SrcStart, SrcEnd int
// Offsets into the target tokens.
TargetStart, TargetEnd int
}
MatchRange is the range within the source text that is a match to the range in the target text.
func (*MatchRange) String ¶
func (m *MatchRange) String() string
type MatchRanges ¶
type MatchRanges []*MatchRange
MatchRanges is a list of "MatchRange"s. The ranges are monotonically increasing in value and indicate a single potential occurrence of the source text in the target text.
func FindPotentialMatches ¶
func FindPotentialMatches(src, target *SearchSet) []MatchRanges
FindPotentialMatches returns the ranges in the target (unknown) text that are best potential matches to the source (known) text.
func (MatchRanges) Len ¶
func (m MatchRanges) Len() int
func (MatchRanges) Less ¶
func (m MatchRanges) Less(i, j int) bool
func (MatchRanges) Size ¶
func (m MatchRanges) Size() int
Size is the number of source tokens that were matched.
func (MatchRanges) Swap ¶
func (m MatchRanges) Swap(i, j int)
func (MatchRanges) TargetRange ¶
func (m MatchRanges) TargetRange(target *SearchSet) (start, end int)

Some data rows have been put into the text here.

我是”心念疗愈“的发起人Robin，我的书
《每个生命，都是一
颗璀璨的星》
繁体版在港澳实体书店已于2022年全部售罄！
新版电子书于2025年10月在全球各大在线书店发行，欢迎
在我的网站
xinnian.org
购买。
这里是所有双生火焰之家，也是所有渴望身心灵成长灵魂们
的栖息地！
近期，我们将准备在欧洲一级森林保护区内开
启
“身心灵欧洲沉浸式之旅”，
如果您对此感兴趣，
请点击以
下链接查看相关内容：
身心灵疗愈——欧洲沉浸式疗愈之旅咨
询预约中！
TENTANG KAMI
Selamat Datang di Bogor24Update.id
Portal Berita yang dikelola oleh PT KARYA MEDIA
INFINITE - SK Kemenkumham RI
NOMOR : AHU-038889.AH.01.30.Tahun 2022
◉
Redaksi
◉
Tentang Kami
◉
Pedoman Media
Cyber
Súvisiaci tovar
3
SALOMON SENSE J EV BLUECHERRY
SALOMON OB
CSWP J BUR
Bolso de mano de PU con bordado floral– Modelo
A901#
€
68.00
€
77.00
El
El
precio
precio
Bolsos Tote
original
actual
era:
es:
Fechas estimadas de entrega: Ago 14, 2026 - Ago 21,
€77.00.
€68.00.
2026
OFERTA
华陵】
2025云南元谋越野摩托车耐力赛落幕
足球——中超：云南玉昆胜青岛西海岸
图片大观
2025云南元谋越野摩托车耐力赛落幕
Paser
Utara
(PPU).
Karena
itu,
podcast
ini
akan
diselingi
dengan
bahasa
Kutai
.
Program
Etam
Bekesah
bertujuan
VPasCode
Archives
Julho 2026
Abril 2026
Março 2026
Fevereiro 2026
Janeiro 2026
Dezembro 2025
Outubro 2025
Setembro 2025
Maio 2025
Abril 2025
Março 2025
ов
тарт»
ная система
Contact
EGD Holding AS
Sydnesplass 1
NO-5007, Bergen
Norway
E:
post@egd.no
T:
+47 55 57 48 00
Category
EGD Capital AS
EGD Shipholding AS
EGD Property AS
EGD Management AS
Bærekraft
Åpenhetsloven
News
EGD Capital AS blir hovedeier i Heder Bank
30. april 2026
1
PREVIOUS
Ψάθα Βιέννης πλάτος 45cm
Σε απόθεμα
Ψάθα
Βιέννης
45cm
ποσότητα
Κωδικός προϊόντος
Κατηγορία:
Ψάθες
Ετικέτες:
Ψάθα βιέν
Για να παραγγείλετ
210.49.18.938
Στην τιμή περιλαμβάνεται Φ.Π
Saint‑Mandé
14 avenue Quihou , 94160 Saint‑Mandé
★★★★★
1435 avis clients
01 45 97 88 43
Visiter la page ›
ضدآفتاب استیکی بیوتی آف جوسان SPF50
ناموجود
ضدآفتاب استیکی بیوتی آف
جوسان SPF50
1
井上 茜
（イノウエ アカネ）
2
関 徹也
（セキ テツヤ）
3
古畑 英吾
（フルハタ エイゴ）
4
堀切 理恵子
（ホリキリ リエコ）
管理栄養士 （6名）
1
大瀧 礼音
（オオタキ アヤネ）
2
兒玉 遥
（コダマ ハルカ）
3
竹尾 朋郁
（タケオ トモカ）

TargetRange is the start and stop token offsets into the target text.
type SearchSet ¶
type SearchSet struct { // Tokens is a tokenized list of the original input string. Tokens tokenizer.Tokens // Hashes is a map of checksums to a range of tokens. Hashes tokenizer.Hash // Checksums is a list of checksums ordered from longest range to // shortest. Checksums []uint32 // ChecksumRanges are the token ranges for the above checksums. ChecksumRanges tokenizer.TokenRanges // contains filtered or unexported fields }
SearchSet is a set of substrings that have hashes associated with them, making it fast to search for potential matches.
func (*SearchSet) GenerateNodeList ¶
func (s *SearchSet) GenerateNodeList()
GenerateNodeList creates a node list out of the search set.